Science: Commemorating a Revolution
Watson and Crick are reunited to mark an epic event
The article was only 900 words long, but its contents helped usher in a revolution. With bland understatement, James Watson, then 25, a freshly minted Ph.D. in zoology from Indiana University, and Francis Crick, a 36-year-old dropout from physics who had developed a belated interest in biochemistry, announced the solution to a puzzle that had stymied the scientific world. Though neither was especially equipped by training or experience for so challenging a task, they had unraveled the structure of deoxyribonucleic acid, or DNA, the basic molecule of heredity.
In doing so, these two very junior scientific researchers at England's Cambridge University had beaten out some of the giants of biochemistry, including Caltech's future Nobel prizewinner, Linus Pauling.
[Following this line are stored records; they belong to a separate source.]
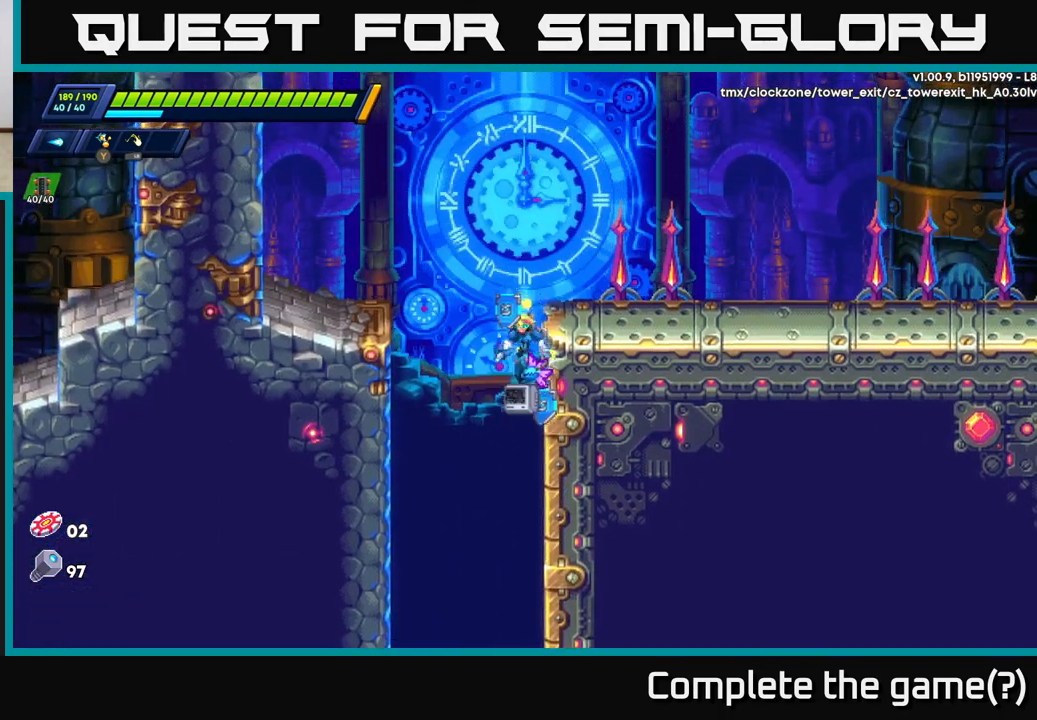
{"buttons": [], "left_stick": "left", "right_stick": "center", "events": [[317, "A", "up"], [367, "R2", "up"], [400, "left_stick", "center"], [500, "left_stick", "left"]]}
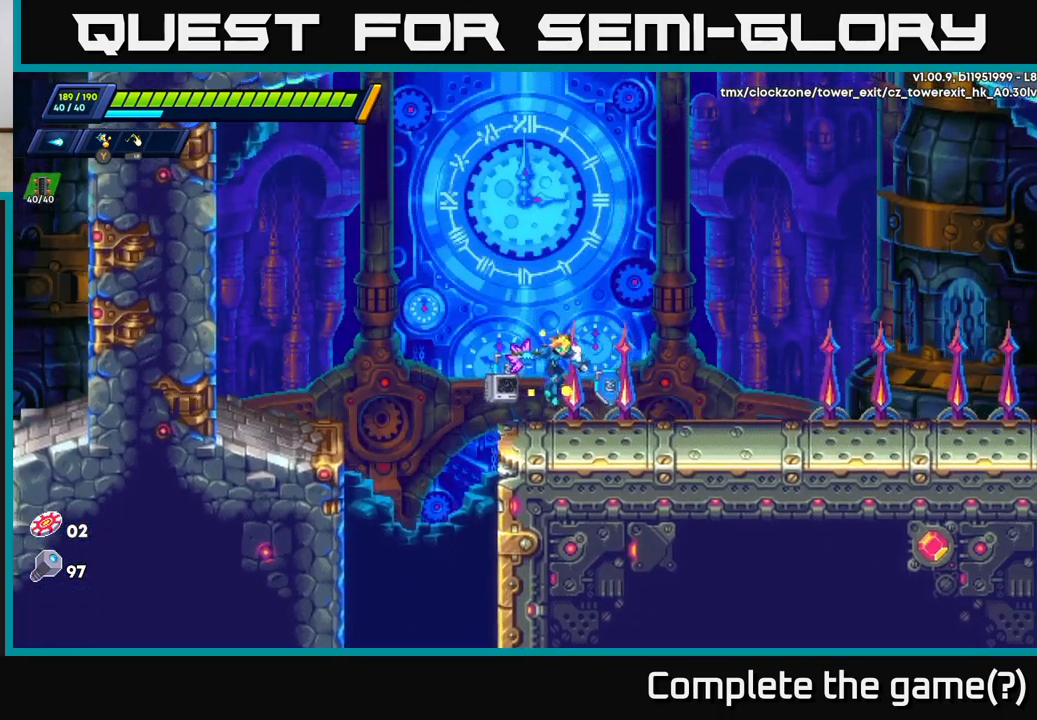
{"buttons": ["A", "R2"], "left_stick": "up", "right_stick": "center", "events": [[117, "R2", "down"], [133, "A", "down"], [250, "left_stick", "up-left"], [367, "A", "up"], [367, "left_stick", "up"], [450, "A", "down"]]}
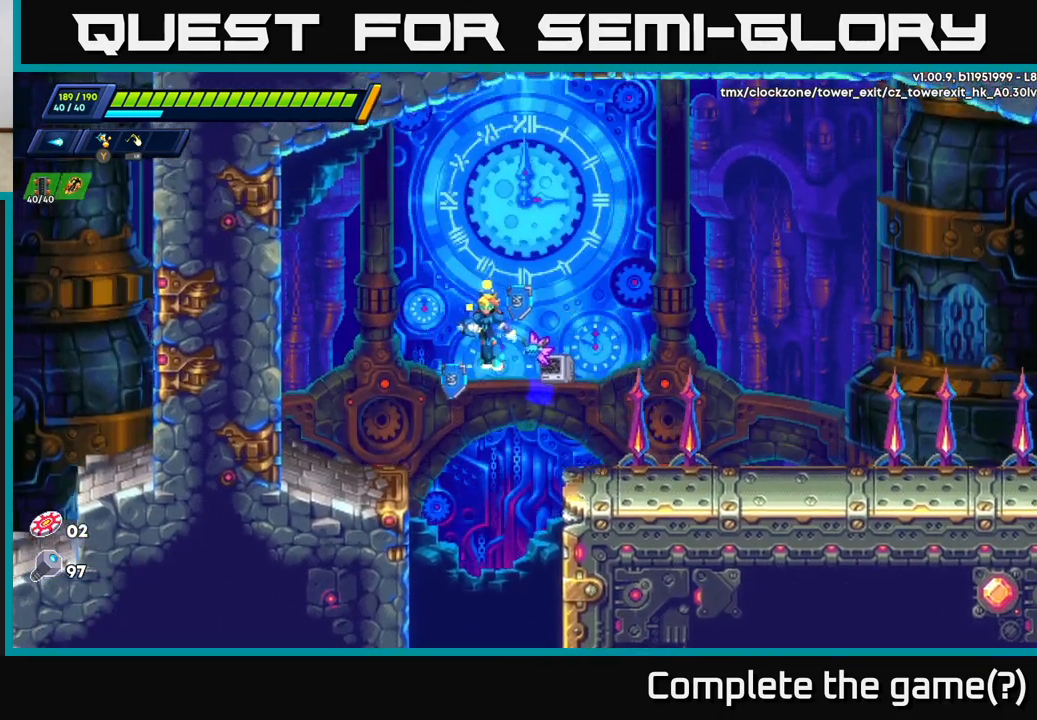
{"buttons": ["A", "R2"], "left_stick": "right", "right_stick": "center", "events": [[167, "A", "up"], [200, "left_stick", "up-right"], [383, "A", "down"], [467, "left_stick", "right"]]}
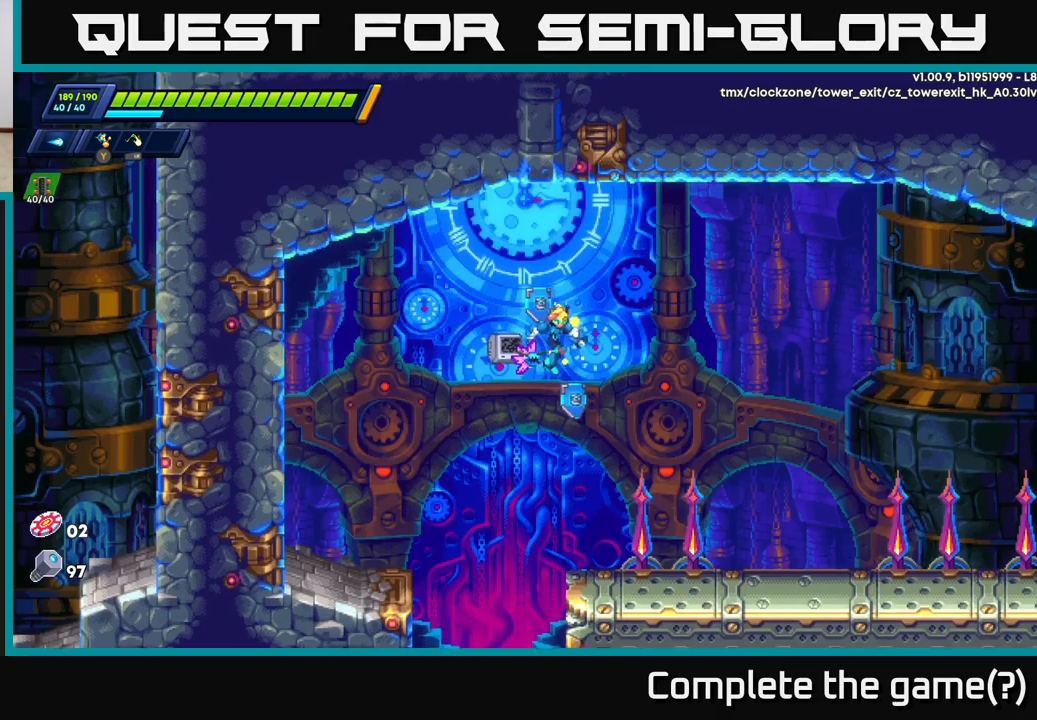
{"buttons": ["R2"], "left_stick": "right", "right_stick": "center", "events": [[50, "A", "up"], [217, "R2", "up"], [467, "R2", "down"]]}
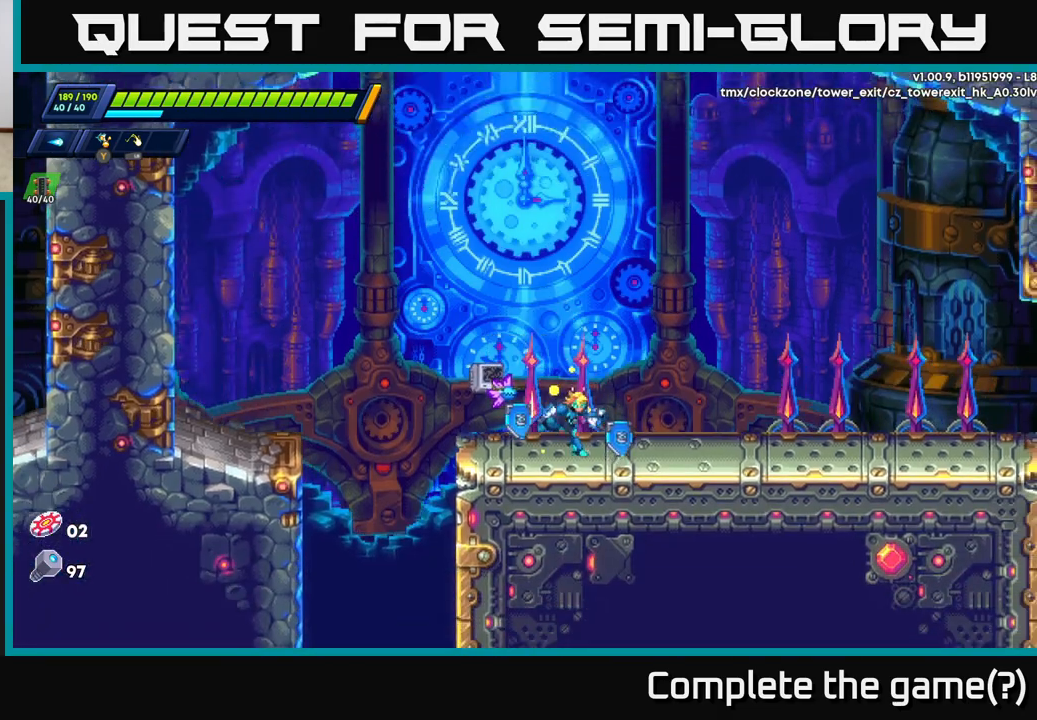
{"buttons": [], "left_stick": "right", "right_stick": "center", "events": [[183, "R2", "up"], [250, "R2", "down"], [483, "R2", "up"]]}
More important, in discovering DNA's now famous double-helical, or spiral-staircase, architecture, they also suggested how the magic molecule works: the two sides of the helix unzip, so that each can act as a template for making an exact copy of the original genetic material. Thus Watson and Crick not only described the three-dimensional geometry of DNA, which forms the genes in all living things, but also showed how it passes its message from one generation to the next.
Last week, 30 years after the publication of their stunning report in the scientific journal Nature, a star-studded group gathered in Boston to commemorate an event that has been compared to the appearance of Darwin's Origin of Species or Einstein's papers on relativity. For three days, speaker after speaker, among them five Nobel laureates including Watson and Crick, talked eloquently about recent findings of the biological revolution.
M.I.T.'s Alexander Rich spoke of his discovery of so-called lefthanded or "Z" DNA, which twists bafflingly in the direction opposite that of a normal molecule; Rich indicated that this seeming oddity may play a significant role in switching genes off or on, thereby allowing a cell to develop into one that is different from its neighbor. Biologist Mark Ptashne of Harvard discussed the activity of small proteins that somehow attach themselves to the coils of DNA and control how the molecule replicates. Nobel Laureates David Baltimore of M.I.T. and Howard Temin of the University of Wisconsin reported on the use of viruses, which are little more than coils of nucleic acid wrapped in protein, to transfer new DNA or its molecular cousin, RNA (for ribonucleic acid), into bacterial cells. In the process, the cells are genetically transformed.
The highlight of the conference, however, was a rare joint appearance by Watson and Crick. Both looked appropriately oracular: Watson with his aureole of thinning hair, Crick with a rim of silver. Still, there were flashes of the brash biochemists who had once electrified the scientific world. Watson displayed the pointed wit that he employed so deftly in his gossipy, irreverent 1968 history, The Double Helix (it began with the line "I have never seen Francis Crick in a modest mood").